Course description: This course focuses on the intersection of creativity, digital arts, and AI, particularly in performance. The key concepts covered in this course includes critical understanding of the social, cultural, and political implications of AI in performance; understanding theories of embodiment and performance; designing interactive performance systems with sensors and actuators; exploring the use of AI for creating immersive and participatory performance experiences; and ethical considerations in embodied AI performance. Students will learn to critically evaluate the impacts of design choices in a cultural context.

Course description: In this course, students will explore the ethical, social, and cultural issues related to the design and use of interactive technologies. Through a combination of theoretical frameworks, case studies, and real-world applications, students will examine how human-computer interaction (HCI) affects users, communities, and society. Topics will include privacy, data security, accessibility, social inclusion, digital wellbeing, algorithmic bias, and the ethical responsibilities of HCI professionals.
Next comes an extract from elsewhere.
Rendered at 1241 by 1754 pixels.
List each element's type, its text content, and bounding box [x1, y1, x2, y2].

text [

The course will also encourage students to consider the potential long-term societal impacts of emerging technologies such as AI, virtual reality, and the internet of things (IoT), and how HCI design decisions can contribute to or mitigate harm.
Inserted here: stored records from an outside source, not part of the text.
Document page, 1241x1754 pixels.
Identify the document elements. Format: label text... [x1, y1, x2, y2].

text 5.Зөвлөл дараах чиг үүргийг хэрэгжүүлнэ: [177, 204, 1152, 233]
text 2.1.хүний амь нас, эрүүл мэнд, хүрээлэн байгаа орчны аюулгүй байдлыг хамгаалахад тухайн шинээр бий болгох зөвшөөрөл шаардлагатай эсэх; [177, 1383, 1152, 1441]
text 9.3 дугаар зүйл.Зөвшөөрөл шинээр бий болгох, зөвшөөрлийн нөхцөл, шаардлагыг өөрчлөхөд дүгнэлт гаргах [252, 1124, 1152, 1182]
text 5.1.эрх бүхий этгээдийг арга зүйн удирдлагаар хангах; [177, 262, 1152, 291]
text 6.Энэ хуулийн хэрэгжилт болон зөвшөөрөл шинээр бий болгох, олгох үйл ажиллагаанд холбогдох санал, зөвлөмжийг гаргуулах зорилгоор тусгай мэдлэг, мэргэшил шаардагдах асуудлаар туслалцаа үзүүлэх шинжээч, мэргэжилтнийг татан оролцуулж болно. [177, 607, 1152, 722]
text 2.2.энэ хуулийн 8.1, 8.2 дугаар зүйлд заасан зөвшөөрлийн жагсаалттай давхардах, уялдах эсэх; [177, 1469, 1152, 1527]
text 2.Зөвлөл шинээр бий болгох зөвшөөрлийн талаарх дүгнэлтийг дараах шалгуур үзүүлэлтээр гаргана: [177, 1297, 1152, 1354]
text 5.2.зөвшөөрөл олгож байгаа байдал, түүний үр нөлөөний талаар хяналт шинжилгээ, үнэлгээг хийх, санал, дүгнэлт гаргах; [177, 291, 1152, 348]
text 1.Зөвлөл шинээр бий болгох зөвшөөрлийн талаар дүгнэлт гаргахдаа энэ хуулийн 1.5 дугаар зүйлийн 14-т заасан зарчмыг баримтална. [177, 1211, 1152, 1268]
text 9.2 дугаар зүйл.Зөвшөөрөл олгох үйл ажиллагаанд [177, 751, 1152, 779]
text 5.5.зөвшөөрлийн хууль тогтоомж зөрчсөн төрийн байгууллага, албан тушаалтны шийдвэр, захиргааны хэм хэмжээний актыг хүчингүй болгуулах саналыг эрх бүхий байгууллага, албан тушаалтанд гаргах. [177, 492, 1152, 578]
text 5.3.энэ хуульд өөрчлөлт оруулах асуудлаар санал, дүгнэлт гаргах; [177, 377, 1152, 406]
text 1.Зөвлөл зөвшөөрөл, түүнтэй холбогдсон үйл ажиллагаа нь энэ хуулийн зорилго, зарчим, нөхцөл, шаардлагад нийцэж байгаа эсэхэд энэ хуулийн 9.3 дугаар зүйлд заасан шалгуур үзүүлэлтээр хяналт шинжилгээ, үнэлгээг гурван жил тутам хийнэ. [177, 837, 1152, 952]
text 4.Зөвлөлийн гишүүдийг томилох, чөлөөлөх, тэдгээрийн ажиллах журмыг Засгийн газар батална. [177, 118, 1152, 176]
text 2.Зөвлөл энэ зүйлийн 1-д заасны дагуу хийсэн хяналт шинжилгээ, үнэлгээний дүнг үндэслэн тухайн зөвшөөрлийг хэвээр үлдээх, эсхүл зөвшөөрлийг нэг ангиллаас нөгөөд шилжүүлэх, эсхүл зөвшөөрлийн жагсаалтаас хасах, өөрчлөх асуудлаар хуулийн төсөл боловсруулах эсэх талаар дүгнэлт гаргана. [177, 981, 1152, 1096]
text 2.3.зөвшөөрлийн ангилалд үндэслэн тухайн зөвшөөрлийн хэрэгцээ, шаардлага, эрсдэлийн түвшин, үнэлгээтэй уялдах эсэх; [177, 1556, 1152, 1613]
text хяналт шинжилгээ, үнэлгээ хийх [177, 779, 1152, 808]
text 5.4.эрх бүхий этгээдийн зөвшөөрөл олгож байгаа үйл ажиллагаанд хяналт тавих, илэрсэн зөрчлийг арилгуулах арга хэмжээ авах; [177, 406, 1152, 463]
Assumed knowledge: Familiarity with fundamental concepts in probability, linear algebra, and statistics and programming. 

Prerequisite course/s: MTH7101 Mathematical Foundations of AI 

Course description: Probabilistic and statistical inference is the process of drawing useful conclusions about data populations or scientific truths from uncertain and noisy data. It is the foundation and an essential component of machine learning since machine learning aims to learn and improve from experience (which is represented by data). This course will cover the different modes of performing inference, including statistical modelling, data-oriented strategies, and explicit use of designs and randomization in analyses. Furthermore, it will provide in-depth treatment to the broad theories (frequentists and Bayesian) and numerous practical complexities for performing inference. This course presents the fundamentals of statistical and probabilistic inference and shows how these fundamental concepts are applied in practice. 
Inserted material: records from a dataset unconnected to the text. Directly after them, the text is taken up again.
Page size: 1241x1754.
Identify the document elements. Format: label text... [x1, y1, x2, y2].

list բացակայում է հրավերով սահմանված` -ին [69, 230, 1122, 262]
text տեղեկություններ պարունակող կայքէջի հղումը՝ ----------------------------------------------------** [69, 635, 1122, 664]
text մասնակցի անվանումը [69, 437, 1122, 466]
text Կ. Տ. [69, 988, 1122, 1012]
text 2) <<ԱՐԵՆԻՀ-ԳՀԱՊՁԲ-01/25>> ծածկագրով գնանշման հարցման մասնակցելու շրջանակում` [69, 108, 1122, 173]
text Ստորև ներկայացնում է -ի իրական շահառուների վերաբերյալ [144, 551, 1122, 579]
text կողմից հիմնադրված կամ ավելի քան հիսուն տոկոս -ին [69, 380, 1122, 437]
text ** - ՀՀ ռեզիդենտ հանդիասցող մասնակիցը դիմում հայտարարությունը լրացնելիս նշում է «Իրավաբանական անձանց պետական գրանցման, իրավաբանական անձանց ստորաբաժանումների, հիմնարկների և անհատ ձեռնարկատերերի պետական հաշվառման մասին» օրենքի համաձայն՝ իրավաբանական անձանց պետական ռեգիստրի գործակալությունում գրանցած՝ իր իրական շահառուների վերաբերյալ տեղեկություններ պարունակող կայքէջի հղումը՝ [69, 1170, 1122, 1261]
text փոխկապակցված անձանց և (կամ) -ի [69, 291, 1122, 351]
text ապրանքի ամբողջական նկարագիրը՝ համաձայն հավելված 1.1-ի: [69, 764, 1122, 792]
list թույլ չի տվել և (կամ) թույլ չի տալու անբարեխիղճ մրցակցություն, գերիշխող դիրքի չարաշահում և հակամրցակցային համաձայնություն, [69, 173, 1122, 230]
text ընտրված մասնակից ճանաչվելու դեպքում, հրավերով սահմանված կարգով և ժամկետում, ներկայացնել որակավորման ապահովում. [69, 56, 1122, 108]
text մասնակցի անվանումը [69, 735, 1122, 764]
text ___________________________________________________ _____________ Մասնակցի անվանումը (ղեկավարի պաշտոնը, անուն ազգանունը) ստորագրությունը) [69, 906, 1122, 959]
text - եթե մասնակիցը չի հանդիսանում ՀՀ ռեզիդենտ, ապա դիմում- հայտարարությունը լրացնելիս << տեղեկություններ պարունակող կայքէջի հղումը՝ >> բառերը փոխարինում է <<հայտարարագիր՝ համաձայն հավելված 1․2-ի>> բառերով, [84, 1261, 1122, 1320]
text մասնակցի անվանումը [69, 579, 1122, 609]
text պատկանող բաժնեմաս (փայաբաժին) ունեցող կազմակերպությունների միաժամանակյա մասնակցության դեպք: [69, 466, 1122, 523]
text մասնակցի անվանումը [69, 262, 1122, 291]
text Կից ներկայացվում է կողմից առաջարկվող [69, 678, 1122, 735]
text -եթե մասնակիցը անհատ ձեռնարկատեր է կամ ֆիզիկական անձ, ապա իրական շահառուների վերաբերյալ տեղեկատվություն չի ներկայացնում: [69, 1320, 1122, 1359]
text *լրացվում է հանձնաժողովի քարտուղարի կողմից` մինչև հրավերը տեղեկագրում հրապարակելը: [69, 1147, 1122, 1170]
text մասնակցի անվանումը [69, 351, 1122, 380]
Assumed knowledge: Linear algebra and probability. Proficiency in Python. Basic knowledge of machine learning. 

Course description: This course focuses on building foundations and introducing recent advances in machine learning, and on developing skills for performing research to advance the state–of–the–art in machine learning. This course builds upon basic concepts in machine learning and additionally assumes familiarity with fundamental concepts in optimization and math. The course covers foundations and advanced topics in probability, statistical machine learning, supervised and unsupervised learning, deep neural networks, and optimization. Students will be engaged through coursework, assignments, and projects. 

Assumed knowledge: Students enrolling in this course should possess proficiency with high-school–level algebra and trigonometry, along with an introductory treatment of single-variable calculus (limits, basic differentiation, and elementary integration). Familiarity with manipulating simple vectors and matrices—as encountered in a first-year linear algebra or applied mathematics course—is beneficial but not strictly required; key concepts will be refreshed before deeper exploration. No prior coursework in probability or statistics is assumed.  

Course description: This seven-week course equips students with the essential mathematical tools required for modern artificial intelligence and machine learning study. Topics include single- and multivariate calculus (limits, derivatives, gradients, Jacobians, Hessians), linear algebra (vectors, matrices, eigenvalues, decompositions), and probability and statistics (discrete and continuous distributions, Bayes’ theorem, expectation, covariance, law of large numbers, central limit theorem, maximum-likelihood estimation). Emphasis is placed on conceptual understanding, geometric intuition, and hands-on problem solving that link theory to common AI algorithms such as optimization and probabilistic inference.